Teks Sumber =
----------------------------------------

Jakarta, CNN Indonesia -- Turunnya tingkat suka bunga acuan Bank Indonesia (BI Rate) dari 7,75 persen menjadi 7,5 persen pada Selasa (17/2) lalu, nampaknya belum akan segera diikuti oleh penurunan Suku Bunga Dasar Kredit (SBDK) oleh PT Bank Negara Indonesia (BNI) dalam waktu dekat.
Direktur Utama BNI Gatot M. Suwondo mengatakan BI Rate merupakan tingkat suku bunga acuan belum tentu sama dengan kondisi tingkat suka bunga di pasar keuangan.
"Ini kan
reference rate, belum tentu sama di pasar,” ujar Gatot ketika ditemui usai menghadiri sebuah acara di Jakarta, Rabu (18/2).
ADVERTISEMENT
SCROLL TO CONTINUE WITH CONTENT
Dalam menentukan tingkat suku bunga, kata Gatot, bank tidak hanya menjadikan BI Rate sebagai acuan tetapi juga mempertimbangkan berbagai risiko (
risk) yang ada di pasar. Risiko tersebut yang menentukan besaran imbal hasil (
yield).
“Bank itu menentukan (suku) bunga kredit dengan risiko.

----------------------------------------

Daftar Tugas =
1: Bisakah Anda meringkas berita tentang suku bunga BNI di atas dalam dua kalimat?
2: Jawablah pertanyaan berikut berdasarkan berita tentang suku bunga BNI di atas:
(a) Berapa besar BI Rate setelah diturunkan?
(b) Kapan Gatot M. Suwondo memberikan pernyataannya, dan dalam kesempatan apa?
(c) Menurut Gatot, apa yang menentukan besaran imbal hasil (yield)?
3: Bagaimana berita tentang suku bunga kredit BNI di atas berlanjut? Tuliskan lanjutannya, mulai setelah kalimat terakhirnya.

----------------------------------------

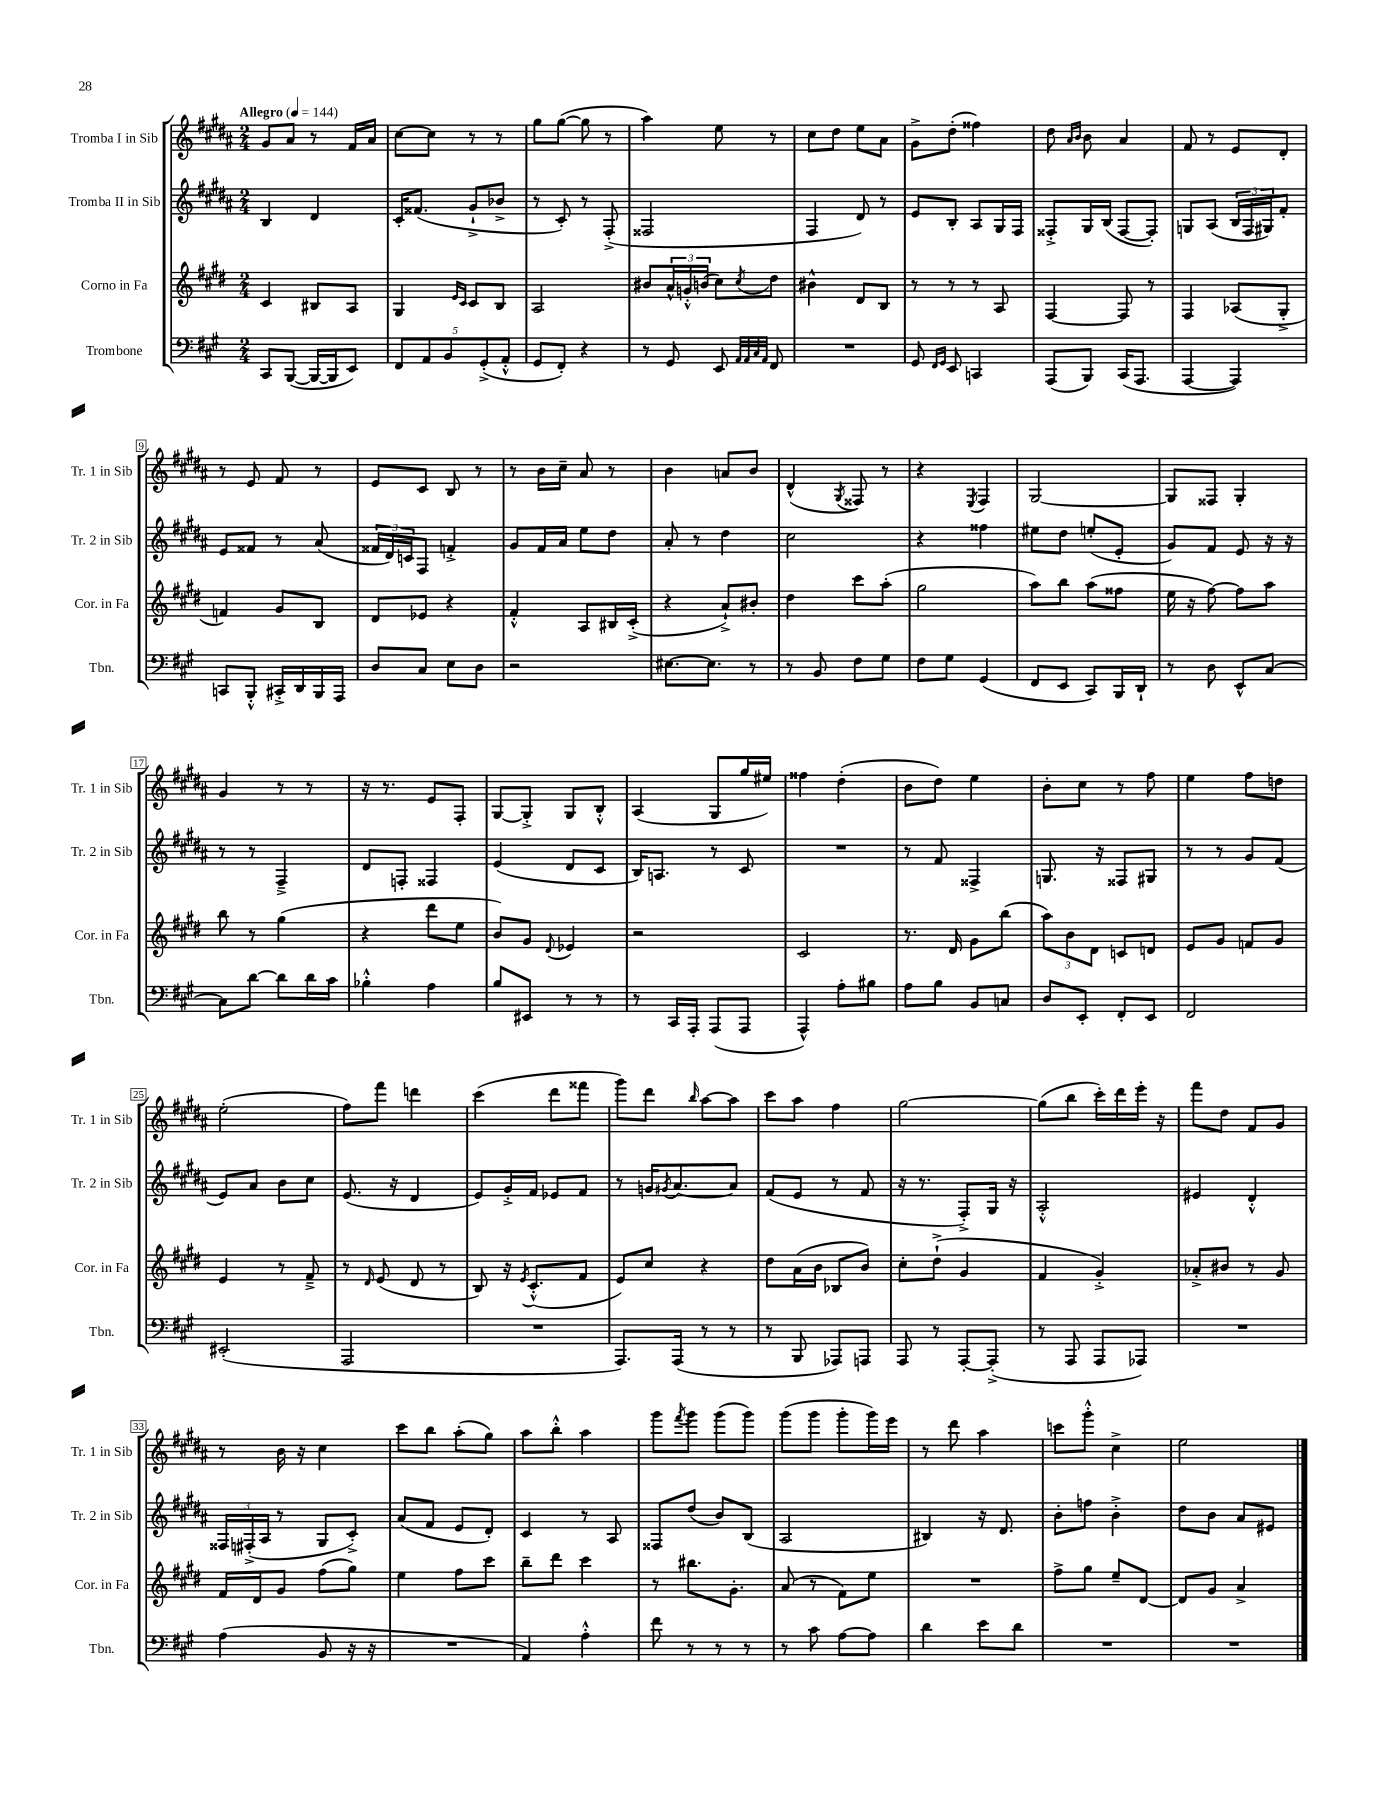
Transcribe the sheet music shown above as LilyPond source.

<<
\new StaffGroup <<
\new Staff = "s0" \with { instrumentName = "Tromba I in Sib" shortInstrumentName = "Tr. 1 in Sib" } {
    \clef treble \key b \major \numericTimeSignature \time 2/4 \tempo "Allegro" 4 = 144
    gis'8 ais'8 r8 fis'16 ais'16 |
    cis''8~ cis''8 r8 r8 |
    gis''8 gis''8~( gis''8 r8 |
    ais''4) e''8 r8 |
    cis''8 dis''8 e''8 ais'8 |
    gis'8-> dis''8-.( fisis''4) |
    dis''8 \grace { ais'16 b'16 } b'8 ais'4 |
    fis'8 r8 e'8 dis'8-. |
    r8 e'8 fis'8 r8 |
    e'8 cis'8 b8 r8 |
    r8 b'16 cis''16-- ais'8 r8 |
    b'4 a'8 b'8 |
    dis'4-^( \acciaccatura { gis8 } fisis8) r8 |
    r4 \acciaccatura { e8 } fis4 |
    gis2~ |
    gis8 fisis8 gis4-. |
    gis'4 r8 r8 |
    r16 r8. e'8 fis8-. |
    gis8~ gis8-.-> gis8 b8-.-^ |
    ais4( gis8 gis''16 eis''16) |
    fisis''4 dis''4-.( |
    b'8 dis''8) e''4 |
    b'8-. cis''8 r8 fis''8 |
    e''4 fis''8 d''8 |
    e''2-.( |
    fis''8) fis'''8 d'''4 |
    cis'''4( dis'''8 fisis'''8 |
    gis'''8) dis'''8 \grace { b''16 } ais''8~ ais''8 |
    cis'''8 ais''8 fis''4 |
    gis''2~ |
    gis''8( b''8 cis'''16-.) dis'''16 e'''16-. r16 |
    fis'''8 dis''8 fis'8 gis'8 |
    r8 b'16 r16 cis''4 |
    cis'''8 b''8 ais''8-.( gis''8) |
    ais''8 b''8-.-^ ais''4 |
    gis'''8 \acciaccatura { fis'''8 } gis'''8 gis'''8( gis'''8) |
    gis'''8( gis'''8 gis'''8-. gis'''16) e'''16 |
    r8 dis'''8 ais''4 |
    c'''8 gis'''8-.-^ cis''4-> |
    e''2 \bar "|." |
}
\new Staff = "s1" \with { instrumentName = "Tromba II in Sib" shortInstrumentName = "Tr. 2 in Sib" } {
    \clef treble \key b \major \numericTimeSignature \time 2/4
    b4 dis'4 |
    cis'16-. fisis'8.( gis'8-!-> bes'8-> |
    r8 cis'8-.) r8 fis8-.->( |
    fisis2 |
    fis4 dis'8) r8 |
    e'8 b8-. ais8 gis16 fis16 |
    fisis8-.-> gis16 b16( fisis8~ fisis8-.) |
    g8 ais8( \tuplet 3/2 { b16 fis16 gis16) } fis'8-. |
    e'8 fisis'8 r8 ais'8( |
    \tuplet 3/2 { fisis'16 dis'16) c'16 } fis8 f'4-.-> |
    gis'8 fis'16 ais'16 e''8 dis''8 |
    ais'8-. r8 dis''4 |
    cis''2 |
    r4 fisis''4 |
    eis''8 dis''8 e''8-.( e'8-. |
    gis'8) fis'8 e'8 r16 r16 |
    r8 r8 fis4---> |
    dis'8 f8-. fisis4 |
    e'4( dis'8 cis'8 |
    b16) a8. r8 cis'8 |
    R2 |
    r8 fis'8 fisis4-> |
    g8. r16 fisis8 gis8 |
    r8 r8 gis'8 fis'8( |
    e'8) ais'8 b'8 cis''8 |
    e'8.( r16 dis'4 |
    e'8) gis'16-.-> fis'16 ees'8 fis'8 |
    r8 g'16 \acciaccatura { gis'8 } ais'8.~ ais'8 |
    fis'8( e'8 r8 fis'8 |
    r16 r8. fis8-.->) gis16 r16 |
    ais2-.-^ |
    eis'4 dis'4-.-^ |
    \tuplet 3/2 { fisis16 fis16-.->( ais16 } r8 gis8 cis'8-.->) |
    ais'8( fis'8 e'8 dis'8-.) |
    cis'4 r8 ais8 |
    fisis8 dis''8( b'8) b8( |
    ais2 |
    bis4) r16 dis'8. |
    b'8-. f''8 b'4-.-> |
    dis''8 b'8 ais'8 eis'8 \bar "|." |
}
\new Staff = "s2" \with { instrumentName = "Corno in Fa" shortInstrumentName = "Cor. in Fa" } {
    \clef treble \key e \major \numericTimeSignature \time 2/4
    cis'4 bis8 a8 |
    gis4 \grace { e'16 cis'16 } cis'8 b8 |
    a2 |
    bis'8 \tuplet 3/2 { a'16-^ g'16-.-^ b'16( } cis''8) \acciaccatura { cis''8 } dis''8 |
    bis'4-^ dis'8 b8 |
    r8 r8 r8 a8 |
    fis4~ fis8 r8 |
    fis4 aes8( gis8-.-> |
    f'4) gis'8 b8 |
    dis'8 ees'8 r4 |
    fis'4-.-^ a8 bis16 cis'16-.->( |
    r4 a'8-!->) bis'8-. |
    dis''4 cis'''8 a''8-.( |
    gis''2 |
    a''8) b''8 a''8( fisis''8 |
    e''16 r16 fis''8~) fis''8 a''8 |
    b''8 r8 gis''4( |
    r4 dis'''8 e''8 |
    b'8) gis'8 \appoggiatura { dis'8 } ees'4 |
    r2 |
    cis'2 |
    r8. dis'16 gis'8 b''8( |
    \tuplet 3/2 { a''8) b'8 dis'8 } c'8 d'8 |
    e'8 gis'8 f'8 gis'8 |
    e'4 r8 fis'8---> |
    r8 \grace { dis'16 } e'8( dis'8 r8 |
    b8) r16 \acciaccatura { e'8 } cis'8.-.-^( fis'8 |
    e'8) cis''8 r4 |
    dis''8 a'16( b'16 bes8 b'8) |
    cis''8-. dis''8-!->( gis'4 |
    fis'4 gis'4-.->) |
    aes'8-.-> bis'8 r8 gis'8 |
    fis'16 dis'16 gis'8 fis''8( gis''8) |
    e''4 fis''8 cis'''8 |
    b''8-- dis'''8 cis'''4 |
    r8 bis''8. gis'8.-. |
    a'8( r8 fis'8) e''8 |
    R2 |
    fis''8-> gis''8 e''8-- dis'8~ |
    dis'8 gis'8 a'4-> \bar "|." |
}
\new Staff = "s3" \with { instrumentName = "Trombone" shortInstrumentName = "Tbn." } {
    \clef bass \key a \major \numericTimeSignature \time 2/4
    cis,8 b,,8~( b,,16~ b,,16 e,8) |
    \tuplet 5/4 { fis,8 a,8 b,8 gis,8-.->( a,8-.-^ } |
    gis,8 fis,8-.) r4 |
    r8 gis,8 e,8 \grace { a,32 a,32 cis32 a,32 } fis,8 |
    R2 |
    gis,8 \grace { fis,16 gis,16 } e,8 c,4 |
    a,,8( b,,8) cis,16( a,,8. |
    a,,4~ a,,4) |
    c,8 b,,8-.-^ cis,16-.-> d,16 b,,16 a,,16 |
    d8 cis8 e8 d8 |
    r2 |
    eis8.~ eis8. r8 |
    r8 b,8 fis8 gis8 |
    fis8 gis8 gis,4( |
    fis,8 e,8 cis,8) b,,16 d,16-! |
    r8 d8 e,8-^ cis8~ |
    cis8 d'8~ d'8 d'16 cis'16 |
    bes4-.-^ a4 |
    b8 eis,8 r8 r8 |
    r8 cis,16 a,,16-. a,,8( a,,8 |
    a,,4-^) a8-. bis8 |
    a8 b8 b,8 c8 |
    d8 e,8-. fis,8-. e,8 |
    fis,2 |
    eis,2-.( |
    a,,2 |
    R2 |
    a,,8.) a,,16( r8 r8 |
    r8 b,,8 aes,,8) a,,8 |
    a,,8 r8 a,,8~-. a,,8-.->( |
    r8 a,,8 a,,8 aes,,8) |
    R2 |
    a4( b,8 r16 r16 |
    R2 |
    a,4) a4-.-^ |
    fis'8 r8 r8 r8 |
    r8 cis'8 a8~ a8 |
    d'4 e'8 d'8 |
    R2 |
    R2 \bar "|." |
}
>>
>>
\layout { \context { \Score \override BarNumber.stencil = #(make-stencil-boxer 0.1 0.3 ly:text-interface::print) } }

----------------------------------------

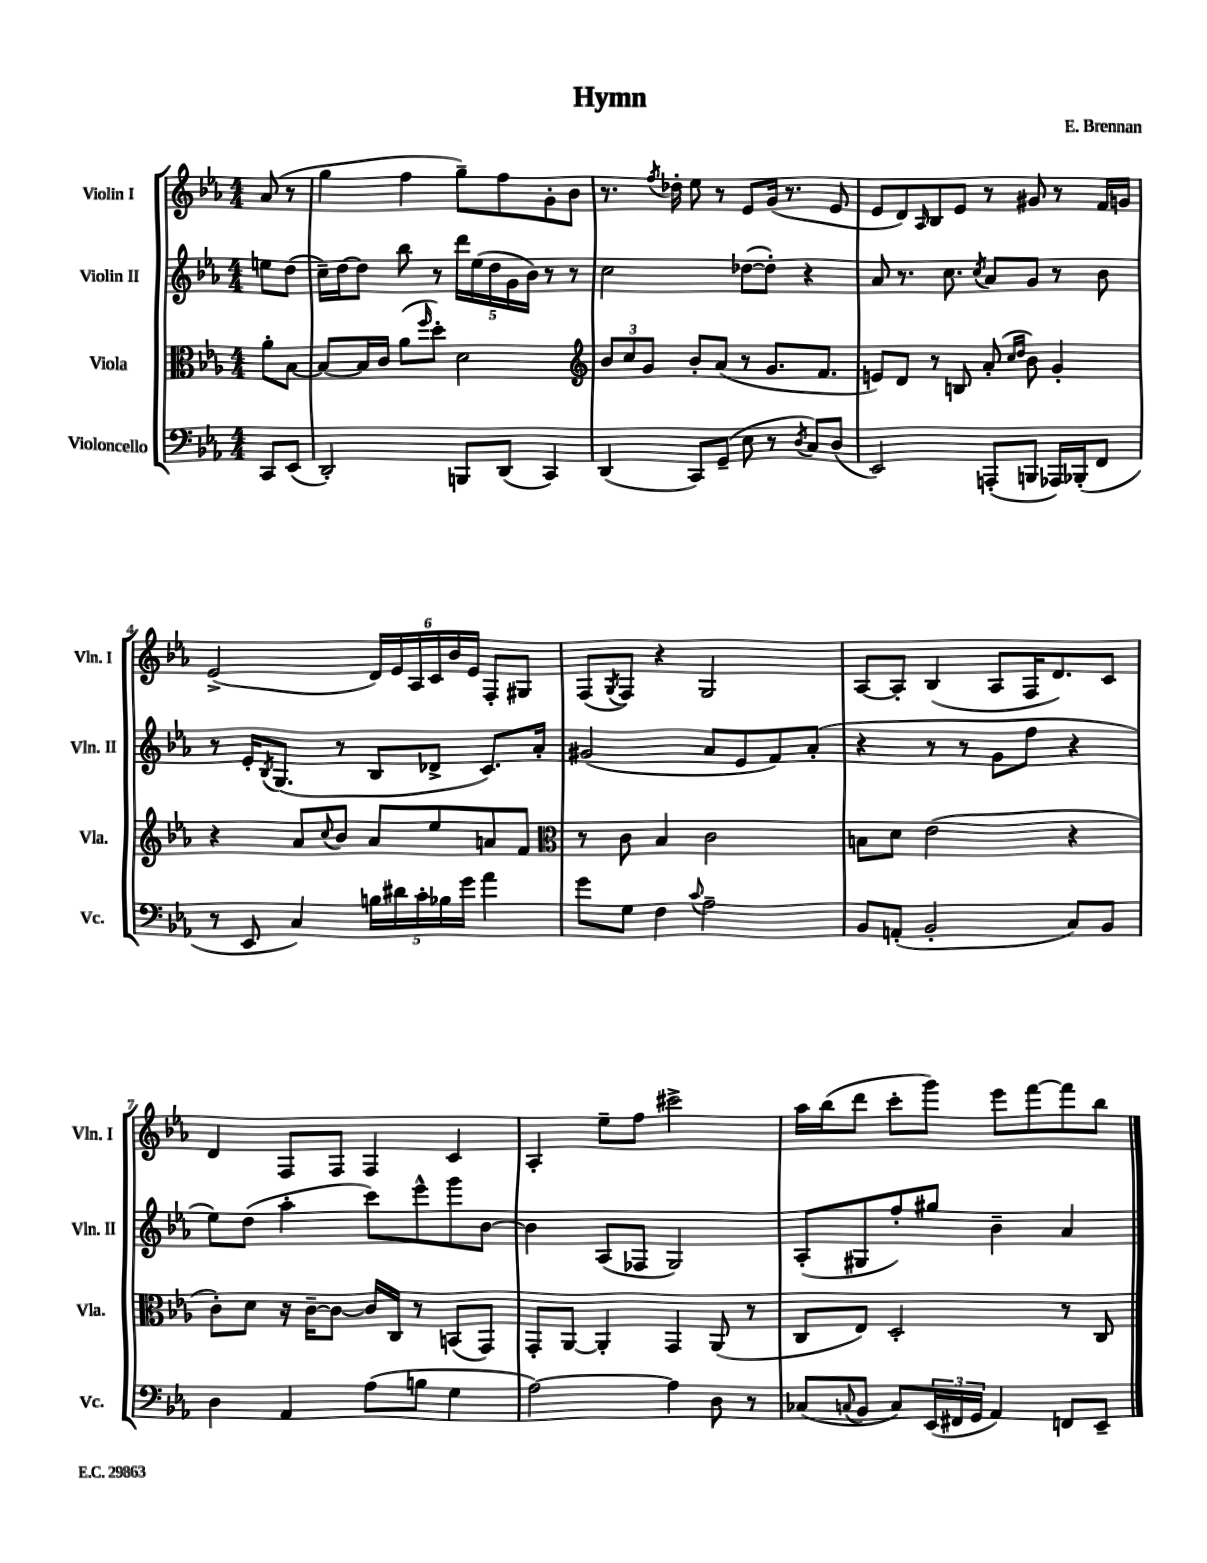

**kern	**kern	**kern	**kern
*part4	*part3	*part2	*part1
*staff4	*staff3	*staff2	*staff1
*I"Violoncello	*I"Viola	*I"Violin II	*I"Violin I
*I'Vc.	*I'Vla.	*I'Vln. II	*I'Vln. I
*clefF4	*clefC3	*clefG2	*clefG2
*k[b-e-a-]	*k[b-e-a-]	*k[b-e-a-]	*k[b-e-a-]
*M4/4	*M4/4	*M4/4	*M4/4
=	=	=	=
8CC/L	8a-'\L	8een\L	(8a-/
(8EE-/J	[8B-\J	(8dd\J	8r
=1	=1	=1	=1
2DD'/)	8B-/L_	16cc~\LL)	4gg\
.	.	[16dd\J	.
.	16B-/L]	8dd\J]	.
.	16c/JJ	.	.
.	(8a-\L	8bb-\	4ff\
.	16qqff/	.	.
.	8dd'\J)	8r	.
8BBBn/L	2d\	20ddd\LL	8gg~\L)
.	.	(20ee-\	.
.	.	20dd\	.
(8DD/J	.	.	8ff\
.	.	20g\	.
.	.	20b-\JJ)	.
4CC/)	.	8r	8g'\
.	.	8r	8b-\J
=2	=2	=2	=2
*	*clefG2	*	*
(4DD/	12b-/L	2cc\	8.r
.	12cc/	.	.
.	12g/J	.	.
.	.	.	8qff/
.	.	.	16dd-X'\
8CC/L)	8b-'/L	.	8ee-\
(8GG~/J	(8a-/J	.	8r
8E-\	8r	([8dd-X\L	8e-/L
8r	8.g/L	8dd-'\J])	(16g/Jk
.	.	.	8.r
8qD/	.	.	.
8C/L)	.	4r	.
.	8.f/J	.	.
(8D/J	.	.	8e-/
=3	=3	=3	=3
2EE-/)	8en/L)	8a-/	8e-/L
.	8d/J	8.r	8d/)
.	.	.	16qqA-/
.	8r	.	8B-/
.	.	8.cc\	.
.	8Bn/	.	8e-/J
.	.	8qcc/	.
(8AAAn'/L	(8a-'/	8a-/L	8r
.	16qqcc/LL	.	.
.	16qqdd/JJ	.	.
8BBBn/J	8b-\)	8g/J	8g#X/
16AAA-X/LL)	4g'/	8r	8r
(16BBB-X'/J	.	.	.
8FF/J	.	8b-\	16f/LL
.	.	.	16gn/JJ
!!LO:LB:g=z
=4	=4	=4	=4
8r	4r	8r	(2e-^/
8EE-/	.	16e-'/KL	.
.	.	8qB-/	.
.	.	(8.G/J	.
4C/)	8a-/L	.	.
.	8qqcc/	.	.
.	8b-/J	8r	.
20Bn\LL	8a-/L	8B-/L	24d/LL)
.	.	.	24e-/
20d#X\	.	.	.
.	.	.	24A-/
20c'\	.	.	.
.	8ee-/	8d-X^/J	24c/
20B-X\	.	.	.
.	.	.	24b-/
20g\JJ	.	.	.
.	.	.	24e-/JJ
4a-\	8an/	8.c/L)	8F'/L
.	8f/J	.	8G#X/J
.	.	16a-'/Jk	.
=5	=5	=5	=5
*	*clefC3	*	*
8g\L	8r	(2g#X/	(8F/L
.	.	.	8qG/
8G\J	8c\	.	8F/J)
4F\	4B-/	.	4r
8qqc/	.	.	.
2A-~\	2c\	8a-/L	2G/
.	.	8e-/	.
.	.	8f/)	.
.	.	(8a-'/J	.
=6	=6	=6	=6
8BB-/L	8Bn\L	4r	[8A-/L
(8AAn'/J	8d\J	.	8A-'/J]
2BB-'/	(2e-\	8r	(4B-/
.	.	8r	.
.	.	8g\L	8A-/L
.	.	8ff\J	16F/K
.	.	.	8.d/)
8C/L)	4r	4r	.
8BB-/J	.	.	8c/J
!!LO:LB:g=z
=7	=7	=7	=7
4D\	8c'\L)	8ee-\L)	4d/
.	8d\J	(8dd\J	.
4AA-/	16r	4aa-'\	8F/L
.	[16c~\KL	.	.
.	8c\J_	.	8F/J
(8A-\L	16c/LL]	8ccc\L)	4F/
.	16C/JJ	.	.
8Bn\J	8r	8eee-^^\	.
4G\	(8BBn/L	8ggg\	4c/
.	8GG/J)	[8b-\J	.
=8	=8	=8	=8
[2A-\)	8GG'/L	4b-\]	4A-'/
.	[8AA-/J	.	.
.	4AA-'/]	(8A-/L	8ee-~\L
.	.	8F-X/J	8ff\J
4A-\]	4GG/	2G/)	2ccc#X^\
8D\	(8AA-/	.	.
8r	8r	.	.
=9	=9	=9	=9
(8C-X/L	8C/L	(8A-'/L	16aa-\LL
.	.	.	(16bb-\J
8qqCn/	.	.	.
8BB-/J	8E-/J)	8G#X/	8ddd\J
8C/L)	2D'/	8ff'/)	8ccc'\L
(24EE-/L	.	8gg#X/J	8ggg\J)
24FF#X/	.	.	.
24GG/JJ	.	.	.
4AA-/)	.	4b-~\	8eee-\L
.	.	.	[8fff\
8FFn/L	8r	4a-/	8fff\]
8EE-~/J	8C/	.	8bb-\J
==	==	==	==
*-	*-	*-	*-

----------------------------------------

Hasil =
1: Setelah BI Rate turun dari 7,75 persen menjadi 7,5 persen pada Selasa (17/2), BNI tampaknya belum akan segera menurunkan Suku Bunga Dasar Kredit (SBDK) dalam waktu dekat. Direktur Utama BNI Gatot M. Suwondo menyatakan bahwa BI Rate adalah suku bunga acuan yang belum tentu sama dengan kondisi di pasar, dan bahwa bank juga mempertimbangkan berbagai risiko di pasar dalam menentukan suku bunga.

2:
(a) 7,5 persen.
(b) Pada Rabu (18/2), ketika ditemui usai menghadiri sebuah acara di Jakarta.
(c) Risiko yang ada di pasar.

3:
Risk versus
yield. Kalau makin tinggi risiko makin tinggi
yield-nya. Makin rendah (risiko) makin rendah
yield," ujar Gatot.
Menurut Gatot, turunnya BI Rate merupakan sinyal bahwa pemerintah tengah menggenjot pertumbuhan ekonomi untuk mencapai target pertumbuhan sebesar 5,7 persen. Saat ini, pihaknya masih melihat reaksi pasar atas turunnya BI Rate tersebut. “Lirik-lirik bank lain juga," katanya.
Ia mencontohkan, ketika BNI, sebagai bank yang masuk dalam kategori buku IV, harus menetapkan tingkat suku bunga deposito sebesar 9,5 persen, mereka harus menerima bahwa nasabahnya lebih memilih menempatkan uang depositonya di bank buku III, yang pada saat itu suku bunga depositonya 9,75 persen.
Meskipun demikian, Gatot tidak menutup kemungkinan untuk menurunkan suku bunga kredit BNI paling tidak dalam kurun waktu kurang dari setahun. “Kami lihatlah kalau
risk rendah,” katanya.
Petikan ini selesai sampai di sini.